AIM OF THE TASK —
Reproduce every record below exactly, without the pictures.

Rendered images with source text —
===

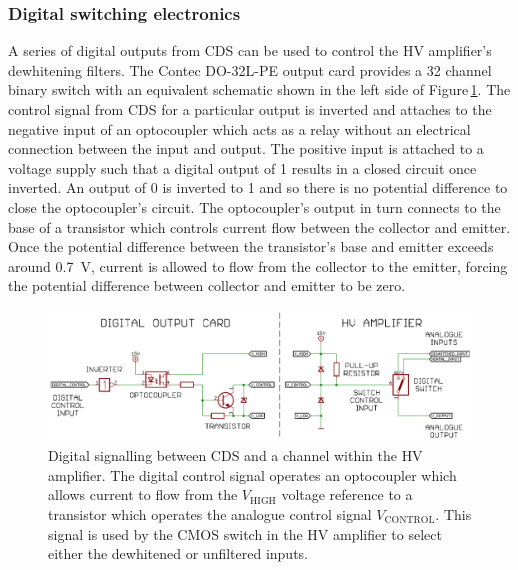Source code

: \subsubsection{Digital switching electronics}
A series of digital outputs from \gls{CDS} can be used to control the \gls{HV} amplifier's dewhitening filters. The Contec DO-32L-PE output card provides a 32 channel binary switch with an equivalent schematic shown in the left side of Figure\,\ref{fig:hv-amp-sigital-switching}. The control signal from \gls{CDS} for a particular output is inverted and attaches to the negative input of an optocoupler which acts as a relay without an electrical connection between the input and output. The positive input is attached to a voltage supply such that a digital output of \num{1} results in a closed circuit once inverted. An output of \num{0} is inverted to \num{1} and so there is no potential difference to close the optocoupler's circuit. The optocoupler's output in turn connects to the base of a transistor which controls current flow between the collector and emitter. Once the potential difference between the transistor's base and emitter exceeds around \SI{0.7}{\volt}, current is allowed to flow from the collector to the emitter, forcing the potential difference between collector and emitter to be zero.

\begin{figure}
  \centering
  \includegraphics[width=\columnwidth]{graphics/60-hv-amp-digital-switching.pdf}
  \caption[Digital signalling between the control and data acquisition system and a channel within the high voltage amplifier]{\label{fig:hv-amp-sigital-switching}Digital signalling between \gls{CDS} and a channel within the \gls{HV} amplifier. The digital control signal operates an optocoupler which allows current to flow from the $V_{\text{HIGH}}$ voltage reference to a transistor which operates the analogue control signal $V_{\text{CONTROL}}$. This signal is used by the \gls{CMOS} switch in the \gls{HV} amplifier to select either the dewhitened or unfiltered inputs.}
\end{figure}

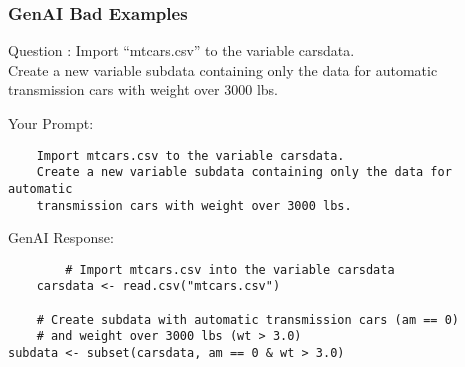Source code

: \documentclass[slidestop,compress,mathserif]{beamer}
\begin{document}



\begin{frame}[fragile]
	\frametitle{GenAI Bad Examples}
	Question : Import ``mtcars.csv'' to the variable carsdata. \\
	Create a new variable subdata containing only the data for automatic transmission cars with weight over 3000 lbs.
	
	Your Prompt:
	\begin{scriptsize}
	\begin{verbatim}
	Import mtcars.csv to the variable carsdata. 
	Create a new variable subdata containing only the data for automatic 
	transmission cars with weight over 3000 lbs.
	\end{verbatim}
	\end{scriptsize}
	GenAI Response:
	
	\begin{scriptsize}
		\begin{verbatim}
		# Import mtcars.csv into the variable carsdata
	carsdata <- read.csv("mtcars.csv")

	# Create subdata with automatic transmission cars (am == 0) 
	# and weight over 3000 lbs (wt > 3.0)
subdata <- subset(carsdata, am == 0 & wt > 3.0)

		\end{verbatim}
	\end{scriptsize}
\end{frame}

\end{document}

===

ANSWER BOX —
Source code

: \subsubsection{Digital switching electronics}
A series of digital outputs from \gls{CDS} can be used to control the \gls{HV} amplifier's dewhitening filters. The Contec DO-32L-PE output card provides a 32 channel binary switch with an equivalent schematic shown in the left side of Figure\,\ref{fig:hv-amp-sigital-switching}. The control signal from \gls{CDS} for a particular output is inverted and attaches to the negative input of an optocoupler which acts as a relay without an electrical connection between the input and output. The positive input is attached to a voltage supply such that a digital output of \num{1} results in a closed circuit once inverted. An output of \num{0} is inverted to \num{1} and so there is no potential difference to close the optocoupler's circuit. The optocoupler's output in turn connects to the base of a transistor which controls current flow between the collector and emitter. Once the potential difference between the transistor's base and emitter exceeds around \SI{0.7}{\volt}, current is allowed to flow from the collector to the emitter, forcing the potential difference between collector and emitter to be zero.

\begin{figure}
  \centering
  \includegraphics[width=\columnwidth]{graphics/60-hv-amp-digital-switching.pdf}
  \caption[Digital signalling between the control and data acquisition system and a channel within the high voltage amplifier]{\label{fig:hv-amp-sigital-switching}Digital signalling between \gls{CDS} and a channel within the \gls{HV} amplifier. The digital control signal operates an optocoupler which allows current to flow from the $V_{\text{HIGH}}$ voltage reference to a transistor which operates the analogue control signal $V_{\text{CONTROL}}$. This signal is used by the \gls{CMOS} switch in the \gls{HV} amplifier to select either the dewhitened or unfiltered inputs.}
\end{figure}

Source code

: \documentclass[slidestop,compress,mathserif]{beamer}
\begin{document}



\begin{frame}[fragile]
	\frametitle{GenAI Bad Examples}
	Question : Import ``mtcars.csv'' to the variable carsdata. \\
	Create a new variable subdata containing only the data for automatic transmission cars with weight over 3000 lbs.
	
	Your Prompt:
	\begin{scriptsize}
	\begin{verbatim}
	Import mtcars.csv to the variable carsdata. 
	Create a new variable subdata containing only the data for automatic 
	transmission cars with weight over 3000 lbs.
	\end{verbatim}
	\end{scriptsize}
	GenAI Response:
	
	\begin{scriptsize}
		\begin{verbatim}
		# Import mtcars.csv into the variable carsdata
	carsdata <- read.csv("mtcars.csv")

	# Create subdata with automatic transmission cars (am == 0) 
	# and weight over 3000 lbs (wt > 3.0)
subdata <- subset(carsdata, am == 0 & wt > 3.0)

		\end{verbatim}
	\end{scriptsize}
\end{frame}

\end{document}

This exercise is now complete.